* [Problems to work on]
1 - Output the part of the basset hound yeast study summary that runs from "In this study, basset" up to and including "the antigen extracts.".
2 - Using the basset hound yeast study summary, mark each statement below yes or no and quote the words that settle it. (a) The study used 19 healthy beagles. (b) Most beagles reacted 24 hours after injection. (c) Affected dogs often respond to antifungal therapy.

Segment Start: Excerpt provided

Intradermal test reactivity to Malassezia pachydermatis in healthy basset hounds and basset hounds with Malassezia dermatitis

Research on fungal skin infection affecting dogs

source: R. Bond et al
Veterinary Record vol 151 no 4, July 27 2002
starts p105, 5 pages long

Some breeds of dogs, like basset hounds, West Highland white terriers, and cocker spaniels are prone to skin lesions associated with a yeast infection, linked to Malasezzia pachydermatis, and characterized by greasy dermatitis with a large yeast population. Affected dogs often respond to antifungal therapy, which can stop the itching. There is some evidence that basset hounds suffering from this condition may also be affected by defective cell-mediated immunity.

In this study, basset hounds and beagles were used to assess how their skin responded to M pachydermatitis antigens, using both healthy basset hounds (eight dogs), and those affected by skin lesions (17 dogs), as well as healthy beagles (19 dogs). The aim was to assess differences in intradermal responses. Two affected basset hounds and one beagle showed reactions of the wheal and flare type 15 minutes after the antibodies had been injected. Almost all of the basset hounds had reactions 24 hours after injection, whether or not they had previously been affected, while few beagles showed this reaction. Both previously affected and previously healthy basset hounds showed similar gross lesions in response to the antigen extracts.

It is unclear why the reactions were delayed, and why both healthy and affected dogs showed such a reaction. It may be that these dogs were hypersensitive to M pachydermatitis allergens, or their immune response may tend to favour colonization by M pachydermatitis. More research is needed to clarify links between this sort of response to injections of M pachydermatitis-derived substances, and the effect on dogs of colonization and yeast infection on the skin.

Segment End: Excerpt provided
Segment Start: Material shown

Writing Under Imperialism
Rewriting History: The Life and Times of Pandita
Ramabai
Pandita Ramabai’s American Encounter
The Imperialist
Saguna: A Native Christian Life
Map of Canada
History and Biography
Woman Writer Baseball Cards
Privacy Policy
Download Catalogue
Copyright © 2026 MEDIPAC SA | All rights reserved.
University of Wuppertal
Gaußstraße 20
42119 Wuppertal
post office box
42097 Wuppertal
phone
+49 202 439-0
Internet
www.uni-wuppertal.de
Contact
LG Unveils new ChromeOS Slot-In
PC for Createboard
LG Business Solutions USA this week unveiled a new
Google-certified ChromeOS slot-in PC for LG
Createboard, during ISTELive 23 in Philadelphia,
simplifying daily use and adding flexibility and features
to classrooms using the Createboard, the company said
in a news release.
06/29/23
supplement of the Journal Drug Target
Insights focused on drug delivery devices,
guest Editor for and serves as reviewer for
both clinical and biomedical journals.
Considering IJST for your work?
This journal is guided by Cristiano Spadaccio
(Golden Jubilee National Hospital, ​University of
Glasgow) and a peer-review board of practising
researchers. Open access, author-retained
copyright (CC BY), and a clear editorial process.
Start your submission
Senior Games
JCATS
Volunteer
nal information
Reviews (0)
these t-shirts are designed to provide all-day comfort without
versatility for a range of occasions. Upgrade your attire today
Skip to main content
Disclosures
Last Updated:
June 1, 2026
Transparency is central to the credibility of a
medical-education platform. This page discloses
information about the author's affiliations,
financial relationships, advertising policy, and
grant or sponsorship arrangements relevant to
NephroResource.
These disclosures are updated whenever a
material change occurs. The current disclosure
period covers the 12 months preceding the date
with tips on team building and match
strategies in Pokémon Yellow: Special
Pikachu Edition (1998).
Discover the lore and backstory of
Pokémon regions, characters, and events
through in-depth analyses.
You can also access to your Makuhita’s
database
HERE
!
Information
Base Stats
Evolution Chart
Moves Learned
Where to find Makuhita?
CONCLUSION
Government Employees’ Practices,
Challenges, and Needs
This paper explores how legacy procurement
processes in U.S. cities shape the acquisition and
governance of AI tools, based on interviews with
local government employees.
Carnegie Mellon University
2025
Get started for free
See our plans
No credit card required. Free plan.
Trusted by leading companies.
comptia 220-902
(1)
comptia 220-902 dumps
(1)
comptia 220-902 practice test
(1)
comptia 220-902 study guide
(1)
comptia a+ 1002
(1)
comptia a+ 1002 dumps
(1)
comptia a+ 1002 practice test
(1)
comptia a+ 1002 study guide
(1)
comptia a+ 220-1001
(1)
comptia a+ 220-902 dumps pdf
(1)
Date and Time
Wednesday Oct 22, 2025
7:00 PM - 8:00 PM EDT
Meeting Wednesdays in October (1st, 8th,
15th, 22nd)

Segment End: Material shown

* [Responses]
1 -
In this study, basset hounds and beagles were used to assess how their skin responded to M pachydermatitis antigens, using both healthy basset hounds (eight dogs), and those affected by skin lesions (17 dogs), as well as healthy beagles (19 dogs). The aim was to assess differences in intradermal responses. Two affected basset hounds and one beagle showed reactions of the wheal and flare type 15 minutes after the antibodies had been injected. Almost all of the basset hounds had reactions 24 hours after injection, whether or not they had previously been affected, while few beagles showed this reaction. Both previously affected and previously healthy basset hounds showed similar gross lesions in response to the antigen extracts.

2 -
(a) Yes: "as well as healthy beagles (19 dogs)"
(b) No: "while few beagles showed this reaction"
(c) Yes: "Affected dogs often respond to antifungal therapy"